**Extract to read:**
___

Running the demo indirectly

One of the main tenets of Quixote's design is that, in a web application, the URL is part of the user interface. We consider it undesirable to expose implementation details -- such as "/cgi-bin/demo.cgi" -- to users. That sort of thing should be tucked away out of sight. Depending on your web server, this should be easy to do with a simple tweak to its configuration.

For example, say you want the "/qdemo" URL to be the location of the Quixote demo. If you're using Apache with the rewrite engine loaded and enabled, all you need to do is add this to your httpd.conf:

RewriteRule ^/qdemo(/.*) /www/cgi-bin/demo.cgi$1 [last]

With this rule in effect (don't forget to restart your server!), accesses to "/qdemo/" are the same as accesses to "/cgi-bin/demo.cgi/" -- except they're a lot easier for the user to understand and don't expose implementation details of your application.

Try it out. In your web browser, visit http://localhost/qdemo/.

You should get exactly the same page as you got visiting "/cgi-bin/demo.cgi/" earlier, and all the links should work exactly the same.

You can use any URL prefix you like -- there's nothing special about "/qdemo".

One small but important detail here is "/qdemo" versus "/qdemo/". In the above configuration, requests for "/qdemo" will fail, and requests for "/qdemo/" will succeed. See the "URL rewriting" section of web-server.txt for details and how to fix this.

Understanding the demo

Now that you've gotten the demo to run successfully, let's look under the hood and see how it works. Before we start following links in the demo (don't worry if you already have, you can't hurt anything), make sure you're watching all the relevant log files. As with any web application, log files are essential for debugging Quixote applications.

Assuming that your web server's error log is in /www/log/error_log, and that you haven't changed the DEBUG_LOG and ERROR_LOG settings in demo.conf:

$ tail -f /www/log/error_log & \
  tail -f /tmp/quixote-demo-debug.log & \
  tail -f /tmp/quixote-demo-error.log

(Note that recent versions of GNU tail let you tail multiple files with the same command. Cool!)

Lesson 1: the top page

Reload the top of the demo, presumably http://localhost/qdemo/. You should see "debug message from the index page" in the debug log file.

___

**What this exercise asks:**
• A. Condense the paragraph of the Quixote demo text that opens with "One of the main tenets" into a shorter version that keeps its main facts.
• B. In the Quixote demo text, put "setup" in place of "configuration" and give the passage between "One small but" and "to fix this.", inclusive.
The data after this text has no part in the exercise.

**Input data:**
___

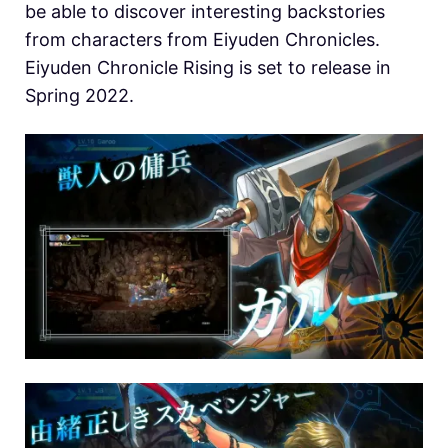
be able to discover interesting backstories
from characters from Eiyuden Chronicles.
Eiyuden Chronicle Rising is set to release in
Spring 2022.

___

**Answers to this exercise:**
• A. Quixote's design treats the URL as part of a web application's user interface. Implementation details such as "/cgi-bin/demo.cgi" should therefore be hidden from users, which a simple change to the web server's configuration usually makes easy.

• B.
One small but important detail here is "/qdemo" versus "/qdemo/". In the above setup, requests for "/qdemo" will fail, and requests for "/qdemo/" will succeed. See the "URL rewriting" section of web-server.txt for details and how to fix this.